While we have shown and described several embodiments in accordance with our invention, it should be understood that disclosed embodiments are susceptible of changes and modifications without departing from the scope of the invention. Therefore, we do not intend to be bound by the details shown and described herein but intend to cover all such changes and modifications that fall within the ambit of the appended claims.

Claims

What is claimed is:

1. A liquid crystal display device for displaying an image using a liquid crystal panel comprising:

a plurality of light sources; and

a plurality of light guide plates to which light from the plurality of light sources is incident and which output the light incident from the plurality of light sources to the liquid crystal panel as surface light;

wherein the plurality of light guide plates are arranged along a vertical direction of the liquid crystal display device, each of the plurality of light guide plates having a rectangular shape longitudinally extending along a horizontal direction of the liquid crystal display device;

wherein an incident surface, to which light is incident from a corresponding one of the plurality of light sources, of each of the plurality of light guide plates faces up; and

wherein each of the plurality of light sources is disposed to emit light downwardly along the liquid crystal panel toward a corresponding one of the plurality of light guide plates.

2. The liquid crystal display device according to claim 1, wherein each of the plurality of light guide plates is shaped such that a thickness thereof gradually reduces along a downward direction of a display screen.

3. The liquid crystal display device according to claim 1, wherein a plurality of reflection sheets are disposed behind, as seen from in front of the display screen, the plurality of light guide plates.

4. The liquid crystal display device according to claim 1, wherein each of the plurality of light guide plates arranged in the vertical direction of the liquid crystal display device includes two light guide plate disposed side by side along the horizontal direction of the liquid crystal display device.
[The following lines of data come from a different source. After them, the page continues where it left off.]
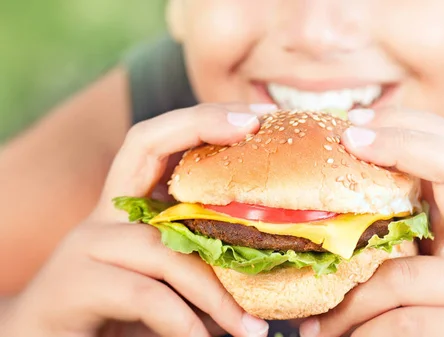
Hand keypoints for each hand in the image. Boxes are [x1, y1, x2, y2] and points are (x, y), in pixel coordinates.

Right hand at [3, 103, 277, 336]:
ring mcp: (87, 245)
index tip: (257, 116)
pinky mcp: (74, 284)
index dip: (204, 119)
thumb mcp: (169, 286)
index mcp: (130, 210)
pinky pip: (145, 295)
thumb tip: (270, 270)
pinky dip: (183, 321)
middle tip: (256, 126)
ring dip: (215, 291)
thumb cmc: (118, 319)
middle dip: (203, 125)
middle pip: (146, 143)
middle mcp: (106, 215)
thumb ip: (202, 268)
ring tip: (253, 328)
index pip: (159, 143)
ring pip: (162, 245)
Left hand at [299, 107, 443, 336]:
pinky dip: (359, 333)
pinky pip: (403, 323)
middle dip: (398, 144)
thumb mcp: (435, 261)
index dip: (410, 127)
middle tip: (346, 140)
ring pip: (400, 275)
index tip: (356, 123)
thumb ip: (400, 232)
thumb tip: (321, 211)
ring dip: (345, 299)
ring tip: (311, 321)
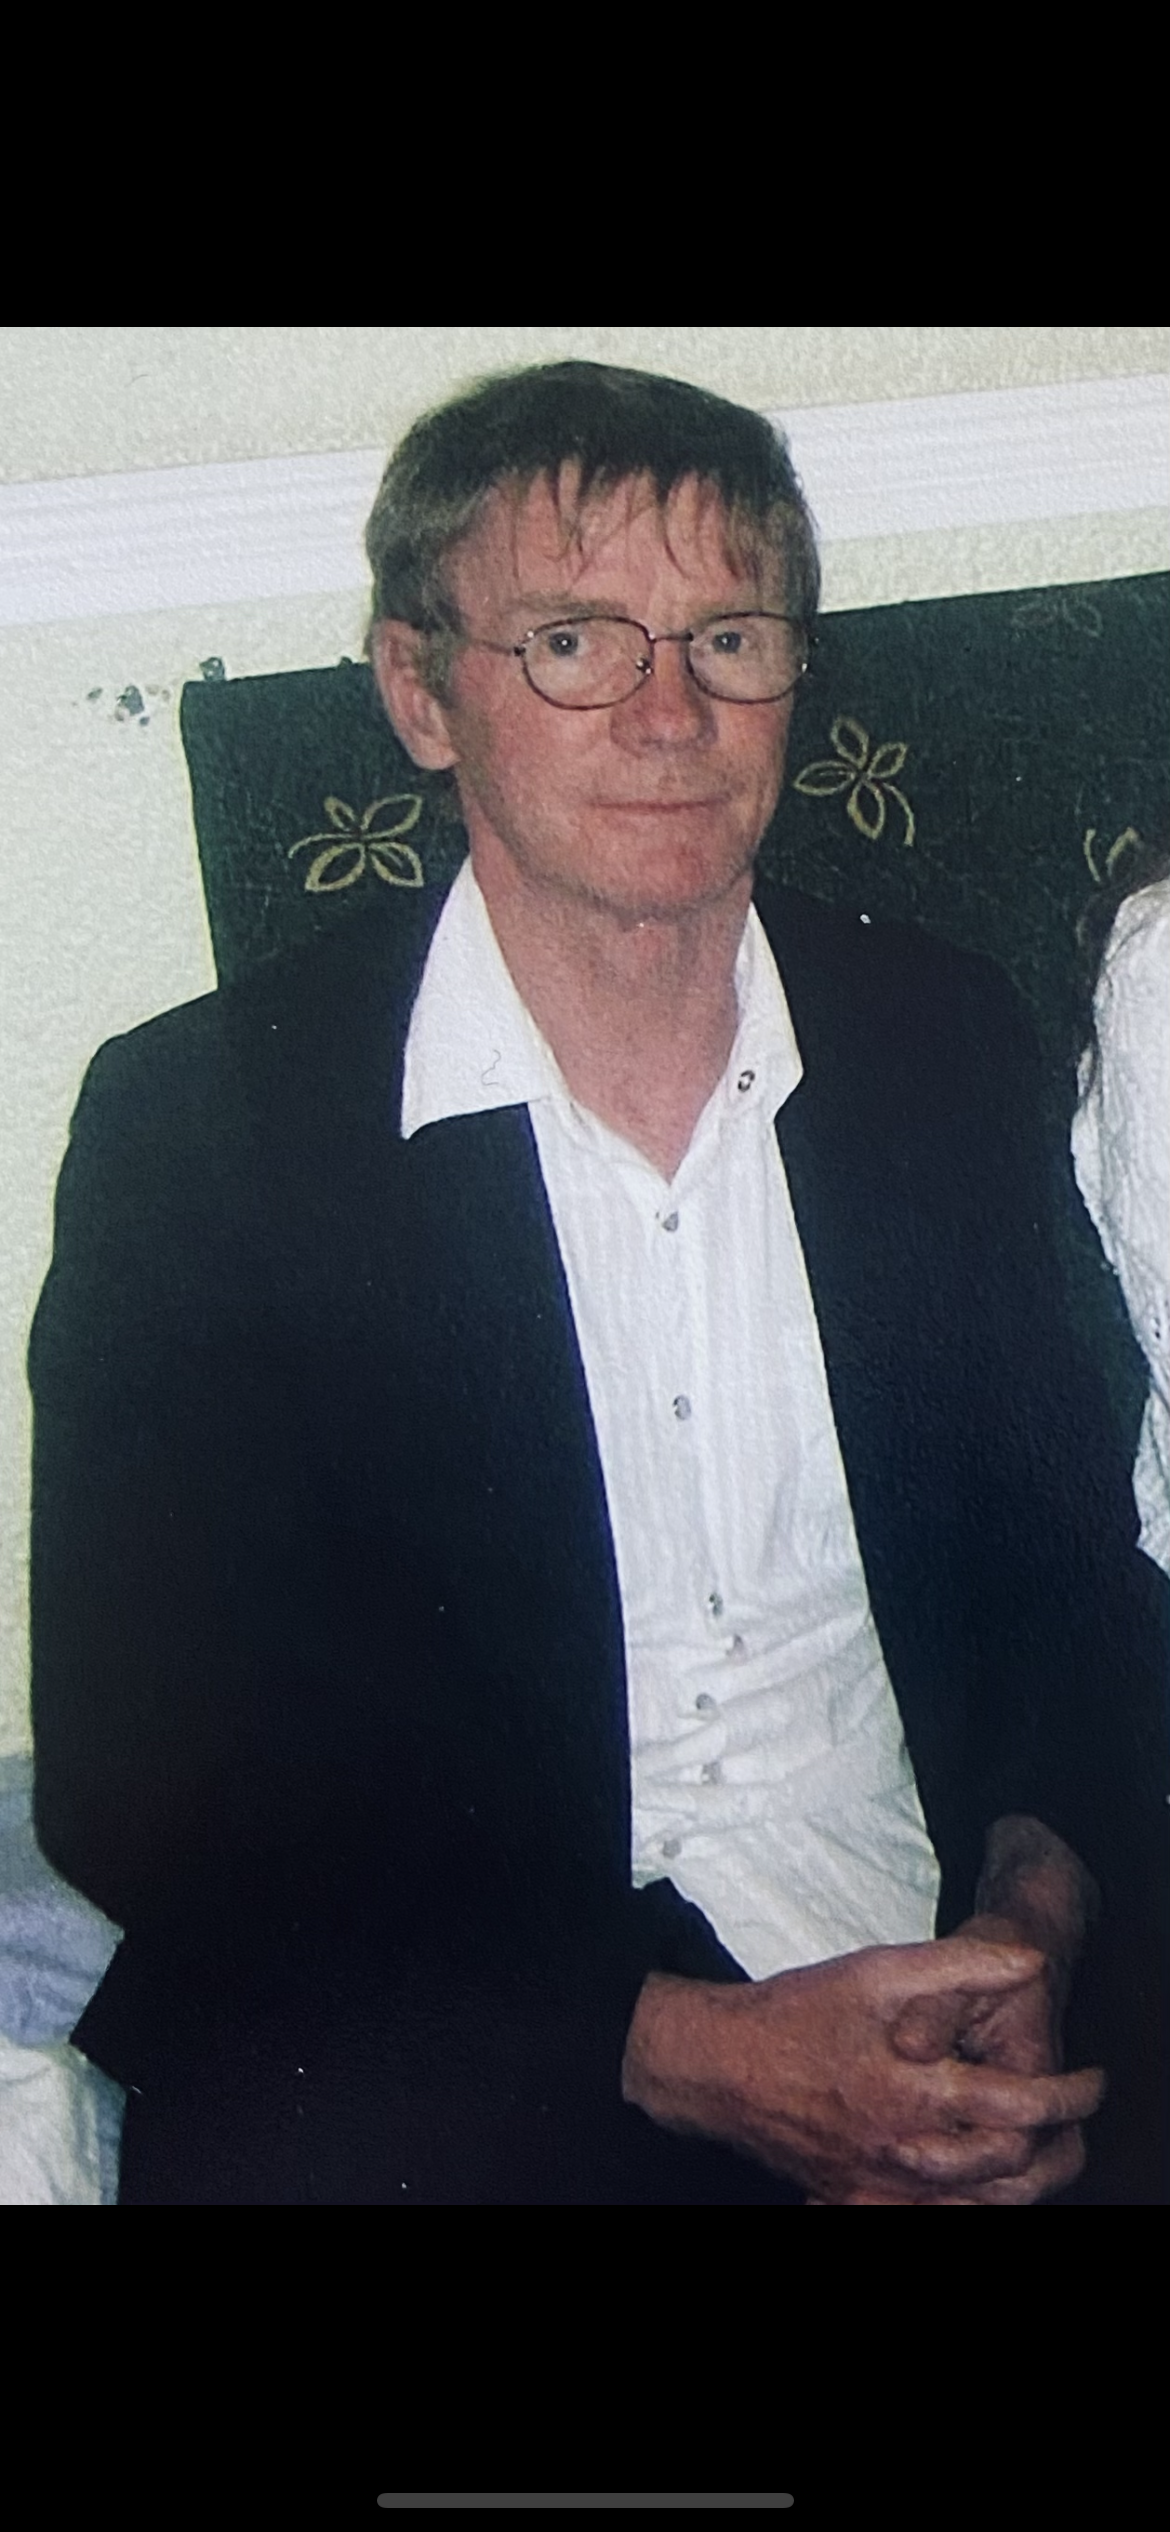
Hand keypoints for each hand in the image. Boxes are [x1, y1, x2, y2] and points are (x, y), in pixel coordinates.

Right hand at [808, 1819, 1102, 2202]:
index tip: (1091, 2077)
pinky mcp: (854, 2198)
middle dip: (1056, 2145)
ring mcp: (877, 2184)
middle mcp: (901, 2152)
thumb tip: (1027, 1965)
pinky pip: (927, 2218)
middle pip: (1007, 2170)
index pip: (1018, 2106)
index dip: (1068, 2093)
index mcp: (912, 2093)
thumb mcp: (875, 1970)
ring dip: (1019, 2179)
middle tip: (1073, 2115)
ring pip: (974, 2203)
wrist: (716, 2069)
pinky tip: (974, 2177)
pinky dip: (966, 2203)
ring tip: (1039, 2146)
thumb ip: (958, 1965)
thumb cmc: (794, 2013)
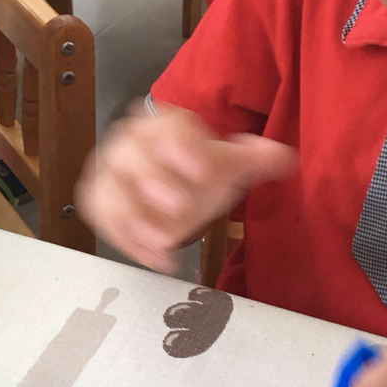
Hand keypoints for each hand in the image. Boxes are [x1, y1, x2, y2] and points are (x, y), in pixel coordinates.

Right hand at [76, 102, 296, 273]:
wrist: (164, 179)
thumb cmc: (193, 168)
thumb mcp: (225, 165)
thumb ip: (254, 160)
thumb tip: (286, 157)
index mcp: (163, 127)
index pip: (169, 128)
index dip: (184, 147)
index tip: (206, 170)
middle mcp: (129, 145)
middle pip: (131, 156)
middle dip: (155, 180)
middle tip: (181, 206)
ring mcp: (109, 175)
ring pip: (109, 191)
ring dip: (134, 218)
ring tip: (164, 242)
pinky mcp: (99, 203)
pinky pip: (104, 222)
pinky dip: (128, 243)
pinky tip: (158, 259)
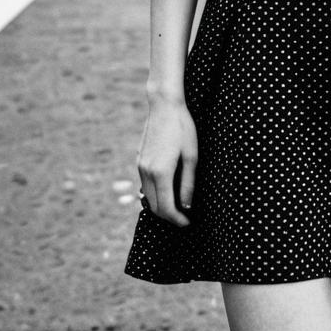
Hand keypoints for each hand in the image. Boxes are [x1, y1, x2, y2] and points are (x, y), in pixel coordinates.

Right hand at [137, 95, 197, 226]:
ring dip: (161, 206)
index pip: (166, 208)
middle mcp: (146, 172)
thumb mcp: (191, 156)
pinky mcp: (139, 161)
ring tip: (178, 207)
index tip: (188, 223)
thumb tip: (186, 206)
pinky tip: (168, 190)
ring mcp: (140, 166)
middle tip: (184, 218)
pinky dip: (155, 194)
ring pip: (147, 197)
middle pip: (154, 206)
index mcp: (161, 172)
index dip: (177, 220)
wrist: (164, 106)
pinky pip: (145, 185)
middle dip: (169, 217)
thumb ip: (188, 184)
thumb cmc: (182, 128)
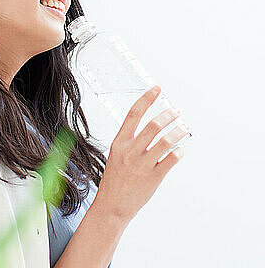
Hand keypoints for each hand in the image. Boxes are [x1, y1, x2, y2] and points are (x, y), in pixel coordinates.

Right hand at [93, 85, 189, 222]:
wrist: (112, 206)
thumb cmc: (115, 180)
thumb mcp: (117, 156)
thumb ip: (132, 143)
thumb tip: (152, 129)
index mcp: (119, 143)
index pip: (133, 114)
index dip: (147, 99)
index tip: (157, 89)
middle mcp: (130, 151)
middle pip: (153, 125)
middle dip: (169, 115)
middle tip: (176, 112)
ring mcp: (142, 164)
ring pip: (166, 140)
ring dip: (178, 131)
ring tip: (184, 127)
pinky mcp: (153, 177)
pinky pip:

5. A liquid crystal display device for displaying an image using a liquid crystal panel comprising:

a plurality of light sources;

a plurality of reflection sheets disposed behind the plurality of light guide plates; and

a plurality of support members for supporting the plurality of reflection sheets from behind;

wherein an incident surface, to which light is incident from a corresponding one of the plurality of light sources, of each of the plurality of light guide plates faces up;

wherein each of the plurality of light sources is disposed to emit light downwardly along the liquid crystal panel toward a corresponding one of the plurality of light guide plates; and

wherein the plurality of support members each have a hole to enclose one of the plurality of light sources.

6. The liquid crystal display device according to claim 5,

wherein each of the plurality of light guide plates has a rear side, as seen from in front of a display screen, which is curved to gradually reduce the thickness of the each of the plurality of light guide plates along a downward direction of the display screen; and

wherein the plurality of support members each have a front surface, as seen from in front of the display screen, which is curved correspondingly to a rear surface, as seen from in front of the display screen, of a corresponding one of the plurality of light guide plates.

7. The liquid crystal display device according to claim 5, wherein the hole to enclose one of the plurality of light sources has a white surface.

8. The liquid crystal display device according to claim 5, wherein each of the plurality of light guide plates arranged in the vertical direction of the liquid crystal display device includes two light guide plate disposed side by side along the horizontal direction of the liquid crystal display device.